_PROBLEM 1_: In the rows below, write out the lines from the line with "CKAN/DKAN auto-ospitati, pur" to the line with "Dopo aver ottenuto", both included, without changing anything.

_EXERCISE TEXT_:
<<<<

We have spoken to David Kearns, Managing Director at Expert Investigations Ltd, a leading nationwide commercial detective agency that conducts investigation services across various sectors including education to find out more about the work commercial investigators undertake for schools and colleges. This is what he told us.

Can covert surveillance be carried out lawfully?

Yes most forms of surveillance can be carried out lawfully provided certain safeguards are in place. The material obtained during surveillance is subject to the Data Protection Act 1998 which means that we have to process the information appropriately. Schools that are funded by the local authority (and are therefore considered to be Public Bodies) are also subject to the Regulation of Investigatory Powers Act 2000 which set out detailed rules about the use of covert surveillance.

Before surveillance or an investigations takes place we work with the school or college to prepare an impact assessment to demonstrate that any monitoring achieves a balance between respecting the individual’s privacy and protecting the organisation’s interests and is lawful.

>>>>

_MATERIAL FOR THE TASK_:
<<<<

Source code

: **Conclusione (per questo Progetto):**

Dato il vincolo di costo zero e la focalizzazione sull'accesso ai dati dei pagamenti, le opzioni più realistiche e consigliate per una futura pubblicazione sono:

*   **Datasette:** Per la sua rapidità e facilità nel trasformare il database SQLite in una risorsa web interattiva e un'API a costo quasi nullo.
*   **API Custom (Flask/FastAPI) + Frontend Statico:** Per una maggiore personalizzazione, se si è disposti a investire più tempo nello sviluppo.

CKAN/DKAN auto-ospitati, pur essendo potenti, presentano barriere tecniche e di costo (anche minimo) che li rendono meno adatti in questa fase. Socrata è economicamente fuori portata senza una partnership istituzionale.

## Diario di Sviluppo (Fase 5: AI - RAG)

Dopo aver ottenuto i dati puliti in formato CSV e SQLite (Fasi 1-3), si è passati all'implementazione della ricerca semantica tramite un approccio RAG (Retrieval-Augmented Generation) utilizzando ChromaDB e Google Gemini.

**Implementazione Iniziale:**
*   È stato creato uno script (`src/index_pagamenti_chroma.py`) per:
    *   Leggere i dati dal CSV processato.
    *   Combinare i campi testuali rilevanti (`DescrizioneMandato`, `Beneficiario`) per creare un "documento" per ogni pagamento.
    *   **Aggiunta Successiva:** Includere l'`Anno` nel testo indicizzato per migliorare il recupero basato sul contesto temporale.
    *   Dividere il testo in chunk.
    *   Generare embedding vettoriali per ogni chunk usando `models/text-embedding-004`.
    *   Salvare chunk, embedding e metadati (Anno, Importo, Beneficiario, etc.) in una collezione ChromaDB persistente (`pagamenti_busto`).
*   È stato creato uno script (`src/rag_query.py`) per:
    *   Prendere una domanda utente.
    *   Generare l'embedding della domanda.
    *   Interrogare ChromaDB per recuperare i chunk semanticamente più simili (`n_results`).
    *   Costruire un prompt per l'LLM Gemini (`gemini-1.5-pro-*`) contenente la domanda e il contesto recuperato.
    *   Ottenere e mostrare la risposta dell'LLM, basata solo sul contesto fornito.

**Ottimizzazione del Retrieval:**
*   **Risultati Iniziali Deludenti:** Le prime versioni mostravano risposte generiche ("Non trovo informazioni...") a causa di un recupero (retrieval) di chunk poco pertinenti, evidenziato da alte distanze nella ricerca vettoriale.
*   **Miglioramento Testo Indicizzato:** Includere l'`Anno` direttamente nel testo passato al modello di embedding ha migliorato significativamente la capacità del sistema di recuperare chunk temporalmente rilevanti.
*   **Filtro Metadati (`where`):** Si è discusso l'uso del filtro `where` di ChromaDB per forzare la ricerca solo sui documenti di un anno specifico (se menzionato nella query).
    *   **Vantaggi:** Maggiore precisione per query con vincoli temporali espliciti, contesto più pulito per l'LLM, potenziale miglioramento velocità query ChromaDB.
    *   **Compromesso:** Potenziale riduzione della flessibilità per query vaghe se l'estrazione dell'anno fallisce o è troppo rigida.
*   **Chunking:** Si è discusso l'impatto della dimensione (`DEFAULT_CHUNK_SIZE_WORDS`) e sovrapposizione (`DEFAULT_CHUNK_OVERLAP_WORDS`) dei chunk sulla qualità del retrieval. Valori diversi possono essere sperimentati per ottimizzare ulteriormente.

>>>>

_PROBLEM 2_: Give again, word for word, the passage of the text on covert surveillance from "Yes most forms" to "of covert surveillance.".

_OUTPUT 1_:
CKAN/DKAN auto-ospitati, pur essendo potenti, presentano barriere tecniche e di costo (anche minimo) che li rendono meno adatti in questa fase. Socrata è economicamente fuori portata senza una partnership istituzionale.

## Diario di Sviluppo (Fase 5: AI - RAG)

Dopo aver ottenuto i dati puliti in formato CSV e SQLite (Fasi 1-3), si è passati all'implementazione della ricerca semantica tramite un approccio RAG (Retrieval-Augmented Generation) utilizzando ChromaDB e Google Gemini.

_OUTPUT 2_:
Yes most forms of surveillance can be carried out lawfully provided certain safeguards are in place. The material obtained during surveillance is subject to the Data Protection Act 1998 which means that we have to process the information appropriately. Schools that are funded by the local authority (and are therefore considered to be Public Bodies) are also subject to the Regulation of Investigatory Powers Act 2000 which set out detailed rules about the use of covert surveillance.